SHIPROCK Under the guise of acculturation or adaptation to another culture the Navajo people were told the worst about their language in school.

“We weren’t allowed to speak Navajo. They never had a class for Navajo language. We got in trouble for talking Navajo in school so we had to talk English,” said Leonard McKenzie, a resident of northwest New Mexico.

“Any student speaking Navajo, they got punished. They put soap in their mouth for hours and hours because they were talking Navajo,” he said.

McKenzie became a proficient English speaker at the Navajo United Methodist Mission School in Farmington. But when summer arrived, he couldn’t get a job at the chapter government house. His Navajo language skills had declined in a society gifted in the oral tradition.

Kino Benally, his grandson, is a testament to change.

English is Benally’s first language. Yet as a first-grader he is learning to count, name animals and say the Pledge of Allegiance in his Navajo tongue at Nataani Nez Elementary School in Shiprock. Before he walks off stage with a high school diploma, he will have been given opportunities to absorb Navajo language, history and culture in a public-school setting.

Maybe when he’s older he will understand the struggle it has taken to integrate at least 50 minutes of Navajo studies in the classrooms every day.

Rena A. Henry began the Central Schools bilingual program in 1984 with one Navajo-endorsed teacher. She was an elementary school principal in Naschitti then. Now she’s the district’s director of bilingual multicultural education.
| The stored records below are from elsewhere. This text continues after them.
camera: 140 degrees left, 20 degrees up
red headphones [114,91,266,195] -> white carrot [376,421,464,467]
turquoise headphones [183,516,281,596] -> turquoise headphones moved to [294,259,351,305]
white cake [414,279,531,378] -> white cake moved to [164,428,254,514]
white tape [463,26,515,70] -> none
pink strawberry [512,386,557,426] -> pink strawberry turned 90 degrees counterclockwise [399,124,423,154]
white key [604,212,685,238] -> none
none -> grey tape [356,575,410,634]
Henry and a team of 31 teachers are using a state-funded bilingual program to rebuild what the federal government sought to suppress. Their mission: to give 3,835 students a sure footing in both worlds.

Henry is the first public-school educator and the first American Indian to receive the Bilingual Administrator of the Year award from the New Mexico Association for Bilingual Education.

Henry has devoted 27 years to Central Schools. “I felt like I had a commitment to my community and to the students in this district. I couldn’t think of going somewhere else,” she said. “For me, it’s a passion. I knew I was working on something important. As long as I’ve got that law in my hand, I feel I can continue this quest in the district.”

Henry set out to control the quality of instruction in the classrooms through an aggressive teacher training program. Navajo teachers must pass a Navajo proficiency test that covers four vowels, 32 consonants, and tricky tonal variations.

Until the early 1900s, there was no written language even now few read and write the language. But teachers must read, write and speak Navajo. Navajo-speaking teachers must earn 24 credit hours in a rigorous program at Dine College to obtain a state-recognized endorsement.

The district bilingual program has grown from one Navajo-endorsed teacher in 1984 to 26 Navajo-endorsed, one Spanish-endorsed and five English-as-a-second-language certified teachers today.

Fort Lewis College of Durango, Colo., delivers ESL courses on-site in Shiprock. By June, the district hopes to have 19 more ESL-endorsed teachers.

Henry also worked with teachers and parents to write the only Navajo language and culture curriculum in New Mexico. In July, the school board approved the “Essential Learnings for Dine Language,” a document that aligns the curriculum to state standards and benchmarks for modern, classical and Native languages.